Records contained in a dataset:

>>>

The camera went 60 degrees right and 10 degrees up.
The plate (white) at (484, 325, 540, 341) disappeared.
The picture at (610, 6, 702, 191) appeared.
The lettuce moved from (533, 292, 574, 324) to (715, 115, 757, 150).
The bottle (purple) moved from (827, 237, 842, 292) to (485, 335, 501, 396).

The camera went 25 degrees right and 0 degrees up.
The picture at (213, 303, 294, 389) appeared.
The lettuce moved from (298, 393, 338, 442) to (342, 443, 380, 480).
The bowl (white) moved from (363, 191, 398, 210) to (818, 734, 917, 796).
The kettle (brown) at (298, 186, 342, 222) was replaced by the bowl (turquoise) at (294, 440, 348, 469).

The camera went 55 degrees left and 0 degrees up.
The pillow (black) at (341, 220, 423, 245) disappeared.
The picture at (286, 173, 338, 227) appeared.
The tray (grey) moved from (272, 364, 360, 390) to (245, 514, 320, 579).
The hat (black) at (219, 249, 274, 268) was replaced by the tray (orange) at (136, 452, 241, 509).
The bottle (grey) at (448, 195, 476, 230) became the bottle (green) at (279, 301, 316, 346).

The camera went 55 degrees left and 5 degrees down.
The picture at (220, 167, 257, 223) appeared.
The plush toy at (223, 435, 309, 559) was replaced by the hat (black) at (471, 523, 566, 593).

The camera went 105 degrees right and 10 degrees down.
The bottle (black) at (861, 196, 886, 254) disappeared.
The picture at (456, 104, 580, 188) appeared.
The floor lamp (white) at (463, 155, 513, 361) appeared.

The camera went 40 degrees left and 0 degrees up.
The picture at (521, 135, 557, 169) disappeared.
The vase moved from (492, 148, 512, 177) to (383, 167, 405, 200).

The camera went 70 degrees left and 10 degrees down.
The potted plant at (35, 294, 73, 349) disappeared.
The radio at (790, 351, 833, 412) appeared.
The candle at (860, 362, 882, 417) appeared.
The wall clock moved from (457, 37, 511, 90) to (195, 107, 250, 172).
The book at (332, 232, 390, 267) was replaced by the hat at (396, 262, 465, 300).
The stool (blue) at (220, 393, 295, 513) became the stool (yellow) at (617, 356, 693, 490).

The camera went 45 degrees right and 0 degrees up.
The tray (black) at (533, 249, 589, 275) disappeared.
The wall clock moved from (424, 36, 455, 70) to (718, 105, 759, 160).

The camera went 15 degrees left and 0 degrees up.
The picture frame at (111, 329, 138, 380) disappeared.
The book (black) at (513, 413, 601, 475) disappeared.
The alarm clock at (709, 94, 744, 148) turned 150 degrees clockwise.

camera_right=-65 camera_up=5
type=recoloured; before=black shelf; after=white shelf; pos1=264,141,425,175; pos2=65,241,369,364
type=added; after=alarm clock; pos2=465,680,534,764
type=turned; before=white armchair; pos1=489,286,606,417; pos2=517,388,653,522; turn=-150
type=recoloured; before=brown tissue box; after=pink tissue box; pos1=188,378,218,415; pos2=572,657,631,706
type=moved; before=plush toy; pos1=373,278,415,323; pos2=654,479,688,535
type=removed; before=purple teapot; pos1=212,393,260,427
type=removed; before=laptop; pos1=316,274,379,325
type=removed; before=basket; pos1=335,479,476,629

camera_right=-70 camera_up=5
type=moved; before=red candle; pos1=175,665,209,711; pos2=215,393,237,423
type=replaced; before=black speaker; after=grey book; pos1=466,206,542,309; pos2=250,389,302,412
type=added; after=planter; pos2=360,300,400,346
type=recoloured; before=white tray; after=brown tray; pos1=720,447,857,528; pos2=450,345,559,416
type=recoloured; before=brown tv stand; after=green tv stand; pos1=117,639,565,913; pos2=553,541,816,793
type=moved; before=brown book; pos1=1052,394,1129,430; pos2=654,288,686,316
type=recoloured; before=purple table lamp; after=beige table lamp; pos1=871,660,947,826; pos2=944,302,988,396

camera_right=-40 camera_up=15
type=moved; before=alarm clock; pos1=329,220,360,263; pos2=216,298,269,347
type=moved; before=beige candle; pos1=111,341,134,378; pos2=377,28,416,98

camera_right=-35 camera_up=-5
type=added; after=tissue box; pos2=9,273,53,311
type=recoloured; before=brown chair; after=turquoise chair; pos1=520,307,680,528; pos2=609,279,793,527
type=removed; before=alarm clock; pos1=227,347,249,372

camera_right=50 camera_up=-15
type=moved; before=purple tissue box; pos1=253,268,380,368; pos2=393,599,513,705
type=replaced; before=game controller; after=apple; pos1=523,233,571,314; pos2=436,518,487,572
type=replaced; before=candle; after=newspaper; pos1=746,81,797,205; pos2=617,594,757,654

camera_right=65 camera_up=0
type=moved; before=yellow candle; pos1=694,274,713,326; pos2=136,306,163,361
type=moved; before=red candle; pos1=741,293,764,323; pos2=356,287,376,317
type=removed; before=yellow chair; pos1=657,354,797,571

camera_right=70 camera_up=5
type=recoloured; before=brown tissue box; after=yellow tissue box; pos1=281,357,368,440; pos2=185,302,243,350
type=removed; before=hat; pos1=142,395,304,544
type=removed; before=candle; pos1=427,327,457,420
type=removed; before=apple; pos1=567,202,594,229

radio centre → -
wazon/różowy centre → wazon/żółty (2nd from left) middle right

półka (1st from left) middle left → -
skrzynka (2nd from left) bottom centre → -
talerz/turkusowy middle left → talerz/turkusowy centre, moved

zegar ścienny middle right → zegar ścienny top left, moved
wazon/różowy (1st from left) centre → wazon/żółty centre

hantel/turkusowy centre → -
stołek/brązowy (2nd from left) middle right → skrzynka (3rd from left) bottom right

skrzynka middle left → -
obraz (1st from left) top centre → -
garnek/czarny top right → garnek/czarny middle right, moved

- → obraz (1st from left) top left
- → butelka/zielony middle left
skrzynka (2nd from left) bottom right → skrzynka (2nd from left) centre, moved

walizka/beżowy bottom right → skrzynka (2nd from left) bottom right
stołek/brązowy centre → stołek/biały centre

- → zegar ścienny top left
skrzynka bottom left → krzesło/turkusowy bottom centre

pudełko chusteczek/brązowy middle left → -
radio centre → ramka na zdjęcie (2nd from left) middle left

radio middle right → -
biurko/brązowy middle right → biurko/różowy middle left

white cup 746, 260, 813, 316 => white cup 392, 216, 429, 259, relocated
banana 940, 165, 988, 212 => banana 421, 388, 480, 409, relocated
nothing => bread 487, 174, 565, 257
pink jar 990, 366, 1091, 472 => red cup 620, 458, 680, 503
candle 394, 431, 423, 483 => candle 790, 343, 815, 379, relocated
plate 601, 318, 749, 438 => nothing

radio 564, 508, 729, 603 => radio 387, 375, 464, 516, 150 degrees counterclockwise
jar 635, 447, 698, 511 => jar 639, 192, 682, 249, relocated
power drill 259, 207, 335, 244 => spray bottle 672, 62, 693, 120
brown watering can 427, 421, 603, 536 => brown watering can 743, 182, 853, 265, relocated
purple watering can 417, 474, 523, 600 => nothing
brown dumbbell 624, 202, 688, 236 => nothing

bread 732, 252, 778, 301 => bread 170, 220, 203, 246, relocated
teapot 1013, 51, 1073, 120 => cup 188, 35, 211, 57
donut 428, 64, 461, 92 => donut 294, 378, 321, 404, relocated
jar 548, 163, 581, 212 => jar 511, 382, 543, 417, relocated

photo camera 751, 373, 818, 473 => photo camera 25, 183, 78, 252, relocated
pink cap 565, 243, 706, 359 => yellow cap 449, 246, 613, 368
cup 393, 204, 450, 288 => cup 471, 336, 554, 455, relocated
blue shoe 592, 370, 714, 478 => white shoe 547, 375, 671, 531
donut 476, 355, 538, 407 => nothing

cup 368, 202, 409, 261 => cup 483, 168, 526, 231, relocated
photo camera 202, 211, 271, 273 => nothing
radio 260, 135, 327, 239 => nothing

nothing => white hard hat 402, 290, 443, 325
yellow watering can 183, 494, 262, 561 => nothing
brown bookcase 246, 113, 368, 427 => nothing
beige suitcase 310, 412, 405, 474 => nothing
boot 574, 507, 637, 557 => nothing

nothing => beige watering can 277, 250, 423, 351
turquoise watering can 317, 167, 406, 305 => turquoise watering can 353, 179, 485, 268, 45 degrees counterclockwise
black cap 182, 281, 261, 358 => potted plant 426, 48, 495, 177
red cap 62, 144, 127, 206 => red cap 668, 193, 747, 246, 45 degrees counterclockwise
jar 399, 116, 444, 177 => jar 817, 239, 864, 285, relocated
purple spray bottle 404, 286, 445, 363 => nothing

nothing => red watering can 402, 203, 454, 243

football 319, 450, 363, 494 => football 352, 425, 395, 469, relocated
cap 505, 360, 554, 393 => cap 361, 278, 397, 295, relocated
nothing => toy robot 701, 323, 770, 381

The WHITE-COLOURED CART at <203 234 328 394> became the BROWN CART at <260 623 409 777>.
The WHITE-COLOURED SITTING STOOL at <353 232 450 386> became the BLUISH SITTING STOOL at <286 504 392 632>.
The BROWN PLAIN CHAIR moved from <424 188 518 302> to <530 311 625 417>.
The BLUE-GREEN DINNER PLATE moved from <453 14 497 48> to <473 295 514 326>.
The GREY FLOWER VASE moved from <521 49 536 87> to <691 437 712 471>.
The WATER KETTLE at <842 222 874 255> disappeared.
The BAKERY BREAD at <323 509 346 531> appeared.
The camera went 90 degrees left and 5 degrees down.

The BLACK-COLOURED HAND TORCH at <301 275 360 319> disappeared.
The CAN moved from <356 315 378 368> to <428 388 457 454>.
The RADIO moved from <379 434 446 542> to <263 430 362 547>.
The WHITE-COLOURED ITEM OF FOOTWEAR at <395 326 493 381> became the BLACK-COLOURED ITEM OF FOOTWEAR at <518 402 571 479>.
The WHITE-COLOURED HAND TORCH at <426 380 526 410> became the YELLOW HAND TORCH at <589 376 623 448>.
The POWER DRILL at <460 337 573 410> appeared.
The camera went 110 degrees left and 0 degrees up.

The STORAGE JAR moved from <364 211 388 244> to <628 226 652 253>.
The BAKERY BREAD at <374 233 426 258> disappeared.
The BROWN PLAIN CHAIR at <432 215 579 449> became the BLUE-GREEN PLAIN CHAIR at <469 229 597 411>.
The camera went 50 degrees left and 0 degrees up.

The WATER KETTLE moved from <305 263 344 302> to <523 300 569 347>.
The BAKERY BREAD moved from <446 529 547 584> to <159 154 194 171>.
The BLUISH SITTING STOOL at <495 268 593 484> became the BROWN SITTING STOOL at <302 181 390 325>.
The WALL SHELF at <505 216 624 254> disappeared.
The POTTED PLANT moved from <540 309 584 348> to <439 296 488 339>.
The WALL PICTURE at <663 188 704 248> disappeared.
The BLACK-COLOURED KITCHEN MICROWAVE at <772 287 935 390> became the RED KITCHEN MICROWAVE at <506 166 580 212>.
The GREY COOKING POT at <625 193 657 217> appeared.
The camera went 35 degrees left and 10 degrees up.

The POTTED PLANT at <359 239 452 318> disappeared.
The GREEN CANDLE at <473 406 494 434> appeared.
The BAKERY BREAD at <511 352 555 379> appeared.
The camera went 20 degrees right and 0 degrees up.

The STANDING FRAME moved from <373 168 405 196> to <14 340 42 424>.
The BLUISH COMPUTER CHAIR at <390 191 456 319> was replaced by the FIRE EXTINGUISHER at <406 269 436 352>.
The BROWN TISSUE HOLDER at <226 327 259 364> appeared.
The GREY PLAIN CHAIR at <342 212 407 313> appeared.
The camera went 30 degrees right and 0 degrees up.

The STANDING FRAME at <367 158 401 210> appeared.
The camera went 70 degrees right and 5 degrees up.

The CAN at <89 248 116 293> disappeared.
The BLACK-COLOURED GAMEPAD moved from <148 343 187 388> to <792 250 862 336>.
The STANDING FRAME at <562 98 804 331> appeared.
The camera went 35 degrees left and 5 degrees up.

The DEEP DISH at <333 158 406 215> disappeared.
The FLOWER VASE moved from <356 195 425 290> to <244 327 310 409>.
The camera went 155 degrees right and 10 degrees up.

<<<

• WORK REQUEST
Proceeding from the line containing "type=added; after=alarm clock;" through the line containing "type=removed; before=laptop; pos1=316,274,379,325", transcribe the lines above exactly, both end lines included.

• OUTPUT OF THE EXERCISE
type=added; after=alarm clock; pos2=465,680,534,764
type=turned; before=white armchair; pos1=489,286,606,417; pos2=517,388,653,522; turn=-150
type=recoloured; before=brown tissue box; after=pink tissue box; pos1=188,378,218,415; pos2=572,657,631,706
type=moved; before=plush toy; pos1=373,278,415,323; pos2=654,479,688,535
type=removed; before=purple teapot; pos1=212,393,260,427
type=removed; before=laptop; pos1=316,274,379,325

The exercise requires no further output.